• DOCUMENT SECTION:
As people get older they begin to naturally have bad body odor, says science

Maes_Old_Woman_Dozing

For years, we have been wondering why old people have such a musky smell. Every time you set foot in the home of an old(er) person, for example your grandmother or grandfather, it is likely you came across a distinct smell (which, depending on who you are, may be a good or bad smell). Well, guess what? It is not all in your head, according to science.

Dr. Eric Shapira, a Gerontologist and author of ‘A New Wrinkle: What I Learned from Older People Who Never Acted Their Age’, stated that it is difficult to pinpoint the main reason for the smell. However, he did went on to say that the whole thing is a process of what happens to the body as we get older. This make sense because a child usually doesn’t have a strong body odor, but you’ll begin to notice changes as they get older.

• Source records:

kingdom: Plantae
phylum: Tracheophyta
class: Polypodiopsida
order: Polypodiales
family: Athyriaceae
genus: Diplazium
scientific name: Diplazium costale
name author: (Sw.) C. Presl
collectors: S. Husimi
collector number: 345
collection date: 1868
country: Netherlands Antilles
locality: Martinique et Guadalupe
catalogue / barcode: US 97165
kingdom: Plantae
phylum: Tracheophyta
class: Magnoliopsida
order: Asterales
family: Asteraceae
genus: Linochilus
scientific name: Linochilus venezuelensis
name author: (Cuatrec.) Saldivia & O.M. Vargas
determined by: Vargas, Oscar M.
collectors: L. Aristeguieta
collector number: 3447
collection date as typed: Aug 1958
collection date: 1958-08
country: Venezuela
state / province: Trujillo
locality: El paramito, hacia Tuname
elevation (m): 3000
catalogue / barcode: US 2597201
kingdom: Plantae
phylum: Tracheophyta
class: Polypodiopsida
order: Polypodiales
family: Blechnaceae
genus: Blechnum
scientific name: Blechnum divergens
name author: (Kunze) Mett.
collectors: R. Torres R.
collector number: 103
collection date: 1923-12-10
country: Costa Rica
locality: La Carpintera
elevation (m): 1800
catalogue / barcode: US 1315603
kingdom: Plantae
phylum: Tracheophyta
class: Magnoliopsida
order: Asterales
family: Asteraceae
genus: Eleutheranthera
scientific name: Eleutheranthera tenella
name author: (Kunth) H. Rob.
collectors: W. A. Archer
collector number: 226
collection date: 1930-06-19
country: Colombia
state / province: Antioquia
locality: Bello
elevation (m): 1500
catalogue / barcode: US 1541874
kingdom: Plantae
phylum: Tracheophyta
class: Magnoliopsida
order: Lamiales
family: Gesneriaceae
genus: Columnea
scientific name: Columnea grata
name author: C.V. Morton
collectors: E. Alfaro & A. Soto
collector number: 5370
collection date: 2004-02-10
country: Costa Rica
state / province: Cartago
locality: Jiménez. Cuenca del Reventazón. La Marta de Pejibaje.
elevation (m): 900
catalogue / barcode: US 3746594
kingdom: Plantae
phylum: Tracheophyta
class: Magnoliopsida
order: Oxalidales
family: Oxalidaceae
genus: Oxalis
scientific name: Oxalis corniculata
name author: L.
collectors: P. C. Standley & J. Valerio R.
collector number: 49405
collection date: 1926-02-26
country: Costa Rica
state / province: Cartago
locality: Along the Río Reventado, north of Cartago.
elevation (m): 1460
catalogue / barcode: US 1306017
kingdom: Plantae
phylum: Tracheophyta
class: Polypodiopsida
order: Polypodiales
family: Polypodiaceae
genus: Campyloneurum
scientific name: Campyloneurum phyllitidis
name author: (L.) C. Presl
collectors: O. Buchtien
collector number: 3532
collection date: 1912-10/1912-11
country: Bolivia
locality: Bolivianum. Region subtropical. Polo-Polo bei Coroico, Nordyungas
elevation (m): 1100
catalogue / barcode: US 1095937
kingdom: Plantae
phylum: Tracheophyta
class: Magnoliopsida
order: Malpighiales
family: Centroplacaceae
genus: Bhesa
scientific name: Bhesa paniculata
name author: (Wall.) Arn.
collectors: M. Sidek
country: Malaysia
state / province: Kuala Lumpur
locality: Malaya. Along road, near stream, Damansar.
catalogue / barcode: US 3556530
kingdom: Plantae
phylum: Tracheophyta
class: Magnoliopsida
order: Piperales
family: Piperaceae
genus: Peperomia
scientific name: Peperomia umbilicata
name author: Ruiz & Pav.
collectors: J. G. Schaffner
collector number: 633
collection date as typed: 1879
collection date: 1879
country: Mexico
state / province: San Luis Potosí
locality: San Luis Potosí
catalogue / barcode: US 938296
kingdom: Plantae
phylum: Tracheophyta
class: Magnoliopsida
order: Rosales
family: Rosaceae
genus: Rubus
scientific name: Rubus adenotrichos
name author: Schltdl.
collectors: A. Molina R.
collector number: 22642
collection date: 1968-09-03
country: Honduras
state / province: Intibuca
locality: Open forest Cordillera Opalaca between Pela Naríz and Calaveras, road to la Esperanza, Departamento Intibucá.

• AIM OF THE EXERCISE: Continue the article on why body odor changes as people age, picking up right after its last sentence.

• RESULT OF THE EXERCISE:
Studies have shown that the body chemistry changes from within as we get older, which produces a certain scent. The smell varies, but at the end of the day, still very noticeable. Interestingly enough, the study shows that a middle-aged man smells the worst when compared to a middle-age woman. Basically, women smell better than men, which is no surprise since us men are dirty hags and women are like skittles… taste the rainbow. (Get your mind out of the gutter, I’m just trying to be funny.)

Things begin to get weird when the study shows that when men hit the sweet age of 80, we’ll begin to smell like women. OK, that’s as far as I go with this article, go read more about it at the via link.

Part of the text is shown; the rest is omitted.